Görevin Amacı: Verilen metnin "Sisli, puslu havayı" sözleriyle başlayıp "it izine karışmıştı." sözleriyle biten bölümünü değiştirmeden döndürünüz.

Verilen Metin:
"Bu nasıl bir darbe ki dünyanın en büyük ordularından bir
olan ordu rejim değiştirmek için sadece 300-500 asker ve iki-üç helikopteri ve
alçak jet uçuşlarını yeterli görüyor."
Sisli, puslu havayı kimlerin sevdiğini burada yeniden tekrar
etmemizin bir faydası olur mu bilmem ama yeni bir şey söylemek gerekirse dün
akşam at izi it izine karışmıştı.
Uzun ve karanlık bir geceydi yaşanılan-ki her manasıyla
karanlıktı; sokağa dökülen güruhun önüne kim çıkarsa linç etme hezeyanları,
tekbir sesleri ve askere gönderdiği ağzı süt kokan evlatlarını düşünmeden
boğazını kesecek kadar gözü dönmüşlüğüne şahit olduk.

Kayıtlı Bilgiler:
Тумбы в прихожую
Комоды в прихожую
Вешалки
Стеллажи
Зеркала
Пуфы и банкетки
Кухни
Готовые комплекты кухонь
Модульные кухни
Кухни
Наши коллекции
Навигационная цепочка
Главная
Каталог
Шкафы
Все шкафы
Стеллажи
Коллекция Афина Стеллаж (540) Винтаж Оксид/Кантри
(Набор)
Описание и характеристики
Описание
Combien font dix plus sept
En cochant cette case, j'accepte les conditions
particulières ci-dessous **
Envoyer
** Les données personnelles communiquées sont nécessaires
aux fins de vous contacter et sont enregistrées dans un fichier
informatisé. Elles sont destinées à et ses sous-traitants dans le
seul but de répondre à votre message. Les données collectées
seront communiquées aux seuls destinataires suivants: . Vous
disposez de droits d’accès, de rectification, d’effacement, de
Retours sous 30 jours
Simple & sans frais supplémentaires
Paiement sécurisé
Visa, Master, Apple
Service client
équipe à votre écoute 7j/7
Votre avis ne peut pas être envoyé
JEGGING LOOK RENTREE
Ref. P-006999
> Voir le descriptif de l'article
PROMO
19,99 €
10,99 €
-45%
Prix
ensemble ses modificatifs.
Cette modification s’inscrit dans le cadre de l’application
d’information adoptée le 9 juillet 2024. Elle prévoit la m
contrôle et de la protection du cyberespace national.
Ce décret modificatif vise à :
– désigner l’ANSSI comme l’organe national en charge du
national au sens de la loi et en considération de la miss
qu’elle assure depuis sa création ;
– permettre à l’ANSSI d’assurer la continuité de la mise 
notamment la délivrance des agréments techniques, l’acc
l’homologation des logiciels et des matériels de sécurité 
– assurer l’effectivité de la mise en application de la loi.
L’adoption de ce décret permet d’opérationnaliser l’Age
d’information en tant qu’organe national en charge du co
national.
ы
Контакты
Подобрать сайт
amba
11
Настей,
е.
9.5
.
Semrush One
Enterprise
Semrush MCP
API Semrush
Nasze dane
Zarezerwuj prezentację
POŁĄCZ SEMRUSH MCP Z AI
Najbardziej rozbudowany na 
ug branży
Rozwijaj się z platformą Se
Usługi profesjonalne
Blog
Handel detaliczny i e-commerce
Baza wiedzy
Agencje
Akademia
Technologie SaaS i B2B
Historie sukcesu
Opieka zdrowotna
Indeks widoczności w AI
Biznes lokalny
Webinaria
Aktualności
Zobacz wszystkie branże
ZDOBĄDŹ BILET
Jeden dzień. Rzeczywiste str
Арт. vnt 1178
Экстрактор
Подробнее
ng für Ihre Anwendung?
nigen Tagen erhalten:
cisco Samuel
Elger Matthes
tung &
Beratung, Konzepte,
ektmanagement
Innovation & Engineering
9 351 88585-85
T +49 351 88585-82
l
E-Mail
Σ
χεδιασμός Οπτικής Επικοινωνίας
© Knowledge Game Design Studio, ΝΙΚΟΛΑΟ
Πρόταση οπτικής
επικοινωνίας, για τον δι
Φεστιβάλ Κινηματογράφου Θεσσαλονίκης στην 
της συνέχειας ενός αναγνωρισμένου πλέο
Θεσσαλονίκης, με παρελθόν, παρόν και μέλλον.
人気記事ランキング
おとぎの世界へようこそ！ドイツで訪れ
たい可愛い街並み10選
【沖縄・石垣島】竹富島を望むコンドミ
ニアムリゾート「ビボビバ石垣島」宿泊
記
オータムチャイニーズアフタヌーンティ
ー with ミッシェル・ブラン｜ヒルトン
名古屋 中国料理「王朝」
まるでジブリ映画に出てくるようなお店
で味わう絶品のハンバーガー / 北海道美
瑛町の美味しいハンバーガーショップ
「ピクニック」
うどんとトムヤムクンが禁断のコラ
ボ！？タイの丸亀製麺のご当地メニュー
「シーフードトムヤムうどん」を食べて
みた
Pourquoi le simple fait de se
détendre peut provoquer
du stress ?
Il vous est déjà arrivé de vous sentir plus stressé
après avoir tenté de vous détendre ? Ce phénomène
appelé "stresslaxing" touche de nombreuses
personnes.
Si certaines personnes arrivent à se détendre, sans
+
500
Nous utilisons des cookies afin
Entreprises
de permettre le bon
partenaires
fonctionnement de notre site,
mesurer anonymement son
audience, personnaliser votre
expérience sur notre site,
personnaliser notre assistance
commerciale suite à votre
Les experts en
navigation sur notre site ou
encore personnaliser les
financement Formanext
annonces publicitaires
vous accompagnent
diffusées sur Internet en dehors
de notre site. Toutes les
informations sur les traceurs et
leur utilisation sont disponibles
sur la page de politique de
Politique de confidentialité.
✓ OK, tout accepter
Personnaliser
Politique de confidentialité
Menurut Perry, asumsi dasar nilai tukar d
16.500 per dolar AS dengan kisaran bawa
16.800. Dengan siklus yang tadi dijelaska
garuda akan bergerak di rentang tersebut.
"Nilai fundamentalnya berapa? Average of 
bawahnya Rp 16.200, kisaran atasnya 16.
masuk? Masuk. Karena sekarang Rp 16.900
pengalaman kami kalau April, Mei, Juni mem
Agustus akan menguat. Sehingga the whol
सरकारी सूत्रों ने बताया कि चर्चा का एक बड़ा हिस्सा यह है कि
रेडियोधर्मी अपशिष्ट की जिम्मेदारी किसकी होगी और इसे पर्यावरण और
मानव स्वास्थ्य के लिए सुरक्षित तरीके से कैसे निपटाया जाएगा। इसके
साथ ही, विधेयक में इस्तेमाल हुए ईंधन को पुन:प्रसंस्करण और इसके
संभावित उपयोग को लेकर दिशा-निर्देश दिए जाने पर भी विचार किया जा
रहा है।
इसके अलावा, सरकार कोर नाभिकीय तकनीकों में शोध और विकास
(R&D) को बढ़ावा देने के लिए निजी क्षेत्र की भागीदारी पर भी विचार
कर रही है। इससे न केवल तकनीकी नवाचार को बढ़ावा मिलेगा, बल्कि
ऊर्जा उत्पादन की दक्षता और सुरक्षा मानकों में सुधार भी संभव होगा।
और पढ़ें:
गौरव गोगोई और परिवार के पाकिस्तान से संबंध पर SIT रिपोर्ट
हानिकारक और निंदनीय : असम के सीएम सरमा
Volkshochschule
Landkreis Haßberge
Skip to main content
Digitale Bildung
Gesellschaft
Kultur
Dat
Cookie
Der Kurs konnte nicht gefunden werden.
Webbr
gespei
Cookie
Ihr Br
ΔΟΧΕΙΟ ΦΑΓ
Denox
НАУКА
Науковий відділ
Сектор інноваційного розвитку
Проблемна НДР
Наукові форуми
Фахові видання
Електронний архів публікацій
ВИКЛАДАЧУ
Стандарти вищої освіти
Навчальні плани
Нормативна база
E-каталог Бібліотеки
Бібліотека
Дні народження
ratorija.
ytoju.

Sorunun Çözümü:
Sisli, puslu havayı kimlerin sevdiğini burada yeniden tekrar
etmemizin bir faydası olur mu bilmem ama yeni bir şey söylemek gerekirse dün
akşam at izi it izine karışmıştı.